This is Scientific American's 60-second Science, I'm Christopher Intagliata.
(CLIP: Tuning sound)
Remember scrolling through the radio dial, hoping a tune you liked would pop out of the static? You never had to listen too long to know you'd landed on a hit.
"Music has a really strong, remarkably strong, hold on us. So it's way enough to be exposed to a very brief snippet of a familiar song for us to be able to recognize it."
Maria Chait, an auditory cognitive neuroscientist at University College London.
Chait and her team recently studied how quick that reflex is. They started by asking 10 volunteers to name a feel-good, familiar song—like this:
(CLIP: Song 1)
Then the researchers handpicked a second tune that sounded similar but was unfamiliar to the volunteer.
(CLIP: Song 2)
They chopped both songs into tiny bits—each less than a second long—and then randomly interspersed them into a six-and-a-half-minute-long track of song snippets.
(CLIP: Snippet track)
As the snippets played, the scientists measured the volunteers' brain activity via a network of 128 electrodes and monitored changes in pupil diameter, too—a sign of arousal. And the researchers found that the listeners' pupils dilated more rapidly when they heard familiar versus unfamiliar samples—within just a tenth to a third of a second!
Familiar tunes also triggered a two-step pattern of brain activation almost identical to that seen in other memory studies—where the brain first recognizes something as familiar and then retrieves more detailed information about it. That pattern was absent for unfamiliar songs and for the control group.
The results are in the journal Scientific Reports.
The study does have limitations: it used a small number of songs; it was hard to mask the purpose of the study from the participants; and the control group ended up being primarily international students from Asia—since they had to be unfamiliar with every single song—so their native languages and music backgrounds differed from the experimental group—which was primarily students from a European background.
Still, for clinicians who want to use music as a therapeutic tool for patients with dementia, for example, this study might provide a few clues:
"There's a lot of interest in trying to develop so to speak objective measures of music enjoyment, of music familiarity. And this paradigm might be useful in this context, because it doesn't require the participant to indicate anything. They just listen passively."
Clinicians simply have to observe the neural fingerprints of hearing that same old song.
Thanks for listening for Scientific American's 60-second Science. I'm Christopher Intagliata.

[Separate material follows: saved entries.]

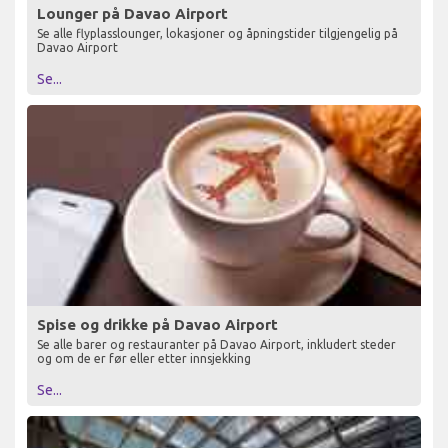
Lounger på Davao Airport
Se alle flyplasslounger, lokasjoner og åpningstider tilgjengelig på
Davao Airport
Se...
Spise og drikke på Davao Airport
Se alle barer og restauranter på Davao Airport, inkludert steder
og om de er før eller etter innsjekking
Se...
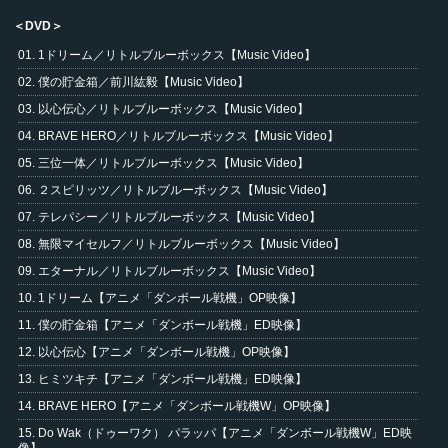
＜DVD＞
01. 1ドリーム／リトルブルーボックス【Music Video】
02. 僕の貯金箱／前川紘毅【Music Video】
03. 以心伝心／リトルブルーボックス【Music Video】
04. BRAVE HERO／リトルブルーボックス【Music Video】
05. 三位一体／リトルブルーボックス【Music Video】
06. ２スピリッツ／リトルブルーボックス【Music Video】
07. テレパシー／リトルブルーボックス【Music Video】
08. 無限マイセルフ／リトルブルーボックス【Music Video】
09. エターナル／リトルブルーボックス【Music Video】
10. 1ドリーム【アニメ「ダンボール戦機」OP映像】
11. 僕の貯金箱【アニメ「ダンボール戦機」ED映像】
12. 以心伝心【アニメ「ダンボール戦機」OP映像】
13. ヒミツキチ【アニメ「ダンボール戦機」ED映像】
14. BRAVE HERO【アニメ「ダンボール戦機W」OP映像】
15. Do Wak（ドゥーワク） パラッパ【アニメ「ダンボール戦機W」ED映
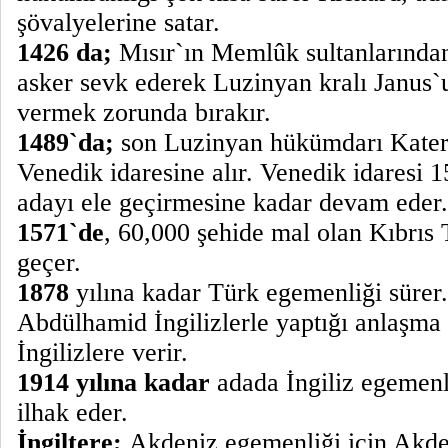
şövalyelerine satar.
1426 da;
Mısır`ın Memlûk sultanlarında
asker sevk ederek Luzinyan kralı Janus`u
vermek zorunda bırakır.
1489`da;
son Luzinyan hükümdarı Kateri
Venedik idaresine alır. Venedik idaresi 1
adayı ele geçirmesine kadar devam eder.
1571`de
, 60,000 şehide mal olan Kıbrıs 
geçer.
1878
yılına kadar Türk egemenliği sürer.
Abdülhamid İngilizlerle yaptığı anlaşma g
İngilizlere verir.
1914 yılına kadar
adada İngiliz egemenli
ilhak eder.
İngiltere;
Akdeniz egemenliği için Akdeni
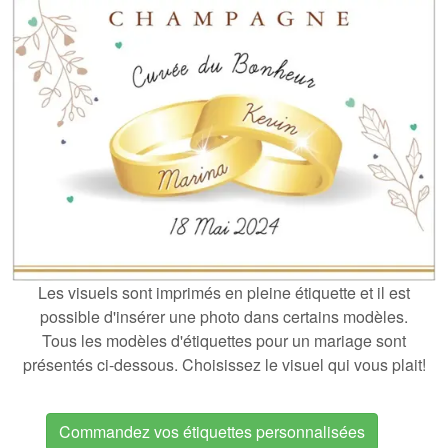
Les visuels sont imprimés en pleine étiquette et il est
possible d'insérer une photo dans certains modèles.
Tous les modèles d'étiquettes pour un mariage sont
présentés ci-dessous. Choisissez le visuel qui vous plait!
Commandez vos étiquettes personnalisées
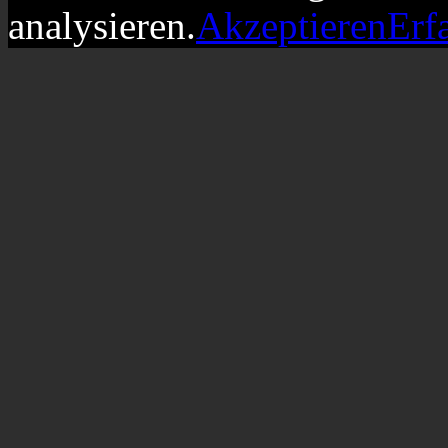
analysieren.
Akzeptieren
Erf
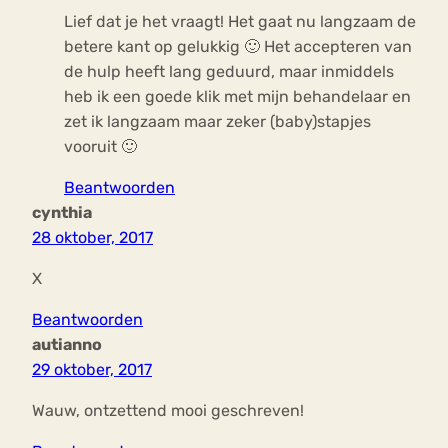
Lief dat je het vraagt! Het gaat nu langzaam de
betere kant op gelukkig 🙂 Het accepteren van
de hulp heeft lang geduurd, maar inmiddels
heb ik een goede klik met mijn behandelaar en
zet ik langzaam maar zeker (baby)stapjes
vooruit 🙂
Beantwoorden
cynthia
28 oktober, 2017
X
Beantwoorden
autianno
29 oktober, 2017
Wauw, ontzettend mooi geschreven!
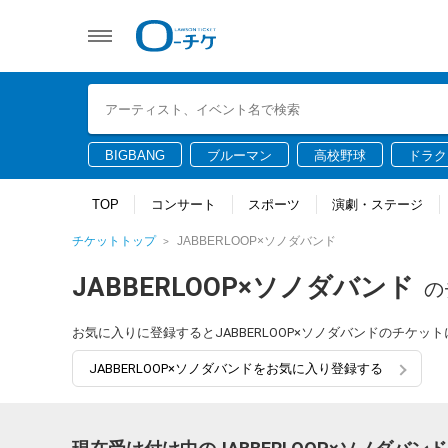
BIGBANG
ブルーマン
高校野球
ドラク
TOP
コンサート
スポーツ
演劇・ステージ
チケットトップ
JABBERLOOP×ソノダバンド
JABBERLOOP×ソノダバンド
の
お気に入りに登録するとJABBERLOOP×ソノダバンドのチケ
JABBERLOOP×ソノダバンドをお気に入り登録する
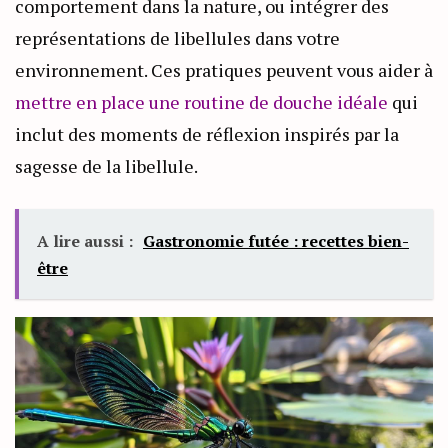
comportement dans la nature, ou intégrer des
représentations de libellules dans votre
environnement. Ces pratiques peuvent vous aider à
mettre en place une routine de douche idéale
qui
inclut des moments de réflexion inspirés par la
sagesse de la libellule.
A lire aussi :
Gastronomie futée : recettes bien-
être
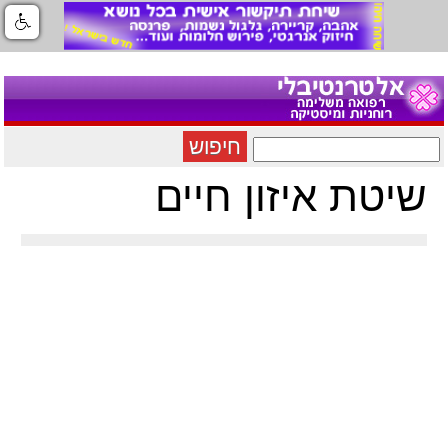
חיפוש
שיטת איזון חיים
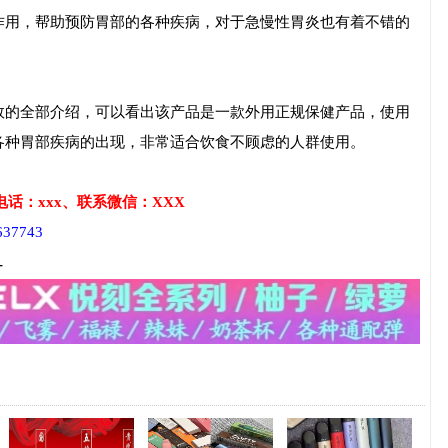
作用，帮助预防胃部的各种疾病，对于急慢性胃炎也有着不错的
效的全部介绍，可以看出该产品是一款外用正规保健产品，使用
各种胃部疾病的出现，非常适合饮食不顾虑的人群使用。
话：xxx、联系微信：XXX
7743
-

“音乐对我们的影响非常大，极为强大 。只要听一小段熟悉的歌曲，我们就能识别出来 。”
柴特及其团队最近研究了这种反应的迅速程度 。他们先让10名志愿者说出一首他们喜欢且 熟悉的歌曲，比如这首：
熟悉的曲调也触发了大脑的两步激活模式，这与在其他记忆研究中看到的几乎相同——大脑首先识别熟悉的事物，然后检索有关它的更详细信息 。这种模式在不熟悉的歌曲和对照组中并不存在 。
“人们对建立音乐享受和和熟悉度的客观衡量标准很感兴趣 。这个范例在这种情况下可能是有用的，因为它不需要参与者指出任何东西 。他们只是被动地倾听 。”
谢谢大家收听科学美国人——60秒科学 。我是克里斯托弗·因塔利亚塔 。
1. pop out （让人意外地）突然出现；冷不防冒出；
The window opened and a dog's head popped out.
2. be exposed to 使受…的影响(或熏陶)；使接触；
It is a closed society in the sense that they've not been exposed to many things.
3. be identical to 完全同样的；相同的；
Her dress is almost identical to mine.
4. be unfamiliar with 不熟知的；不了解的；
She speaks no Japanese and is unfamiliar with Japanese culture.